(The task)
Rewrite the lines from the one holding "company has 550+ employees in over 30 offices" through the one holding "and Exchange Commission. For more", inclusive, with "offices" swapped for "locations" and everything else left as is.

(Exercise materials)
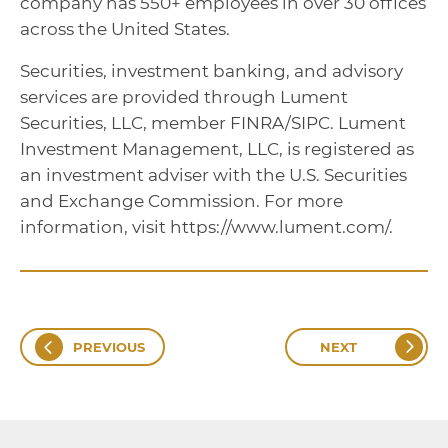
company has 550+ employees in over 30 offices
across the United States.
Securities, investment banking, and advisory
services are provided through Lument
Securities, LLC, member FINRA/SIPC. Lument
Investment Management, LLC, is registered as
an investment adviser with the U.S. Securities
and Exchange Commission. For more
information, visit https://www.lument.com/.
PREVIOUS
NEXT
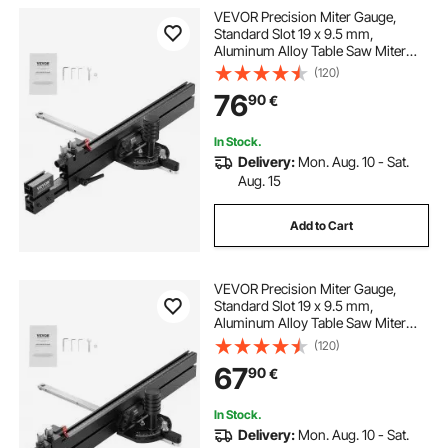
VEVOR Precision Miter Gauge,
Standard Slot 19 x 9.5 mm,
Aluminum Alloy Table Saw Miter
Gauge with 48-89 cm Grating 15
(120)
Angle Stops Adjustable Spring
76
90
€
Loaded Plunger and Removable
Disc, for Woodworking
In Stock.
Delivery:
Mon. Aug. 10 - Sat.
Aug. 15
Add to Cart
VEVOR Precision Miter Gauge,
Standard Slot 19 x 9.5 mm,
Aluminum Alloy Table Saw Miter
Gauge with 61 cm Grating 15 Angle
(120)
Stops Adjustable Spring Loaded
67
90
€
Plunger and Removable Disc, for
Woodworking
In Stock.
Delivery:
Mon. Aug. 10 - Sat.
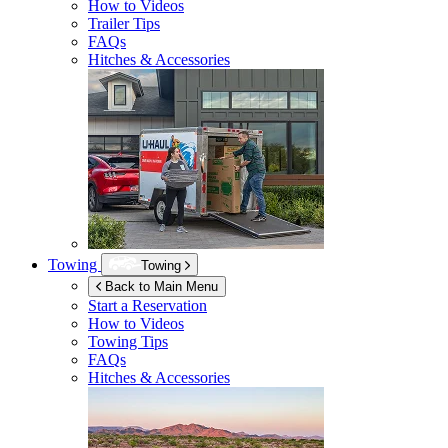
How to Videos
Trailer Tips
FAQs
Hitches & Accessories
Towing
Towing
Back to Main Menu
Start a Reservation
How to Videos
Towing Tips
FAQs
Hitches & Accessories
==
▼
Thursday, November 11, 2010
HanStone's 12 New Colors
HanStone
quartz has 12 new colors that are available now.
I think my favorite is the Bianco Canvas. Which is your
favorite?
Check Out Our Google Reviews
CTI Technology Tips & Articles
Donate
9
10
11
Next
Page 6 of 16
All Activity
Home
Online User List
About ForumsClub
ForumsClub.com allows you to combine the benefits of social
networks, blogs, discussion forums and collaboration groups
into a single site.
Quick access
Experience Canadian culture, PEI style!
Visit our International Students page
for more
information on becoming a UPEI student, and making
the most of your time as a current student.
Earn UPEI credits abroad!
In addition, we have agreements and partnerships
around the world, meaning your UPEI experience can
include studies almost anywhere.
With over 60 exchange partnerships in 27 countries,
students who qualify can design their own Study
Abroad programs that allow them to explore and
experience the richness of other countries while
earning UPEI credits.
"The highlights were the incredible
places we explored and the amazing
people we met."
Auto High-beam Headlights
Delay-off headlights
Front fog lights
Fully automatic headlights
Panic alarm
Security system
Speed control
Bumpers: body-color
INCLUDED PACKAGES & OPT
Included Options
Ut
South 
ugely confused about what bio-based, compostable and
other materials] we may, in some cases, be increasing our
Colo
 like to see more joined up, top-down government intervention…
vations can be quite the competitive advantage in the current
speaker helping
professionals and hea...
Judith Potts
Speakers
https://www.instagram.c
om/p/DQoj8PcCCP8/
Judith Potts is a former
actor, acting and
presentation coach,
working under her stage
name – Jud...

(Answer section)
company has 550+ employees in over 30 locations
across the United States.
Securities, investment banking, and advisory
services are provided through Lument
Securities, LLC, member FINRA/SIPC. Lument
Investment Management, LLC, is registered as
an investment adviser with the U.S. Securities
and Exchange Commission. For more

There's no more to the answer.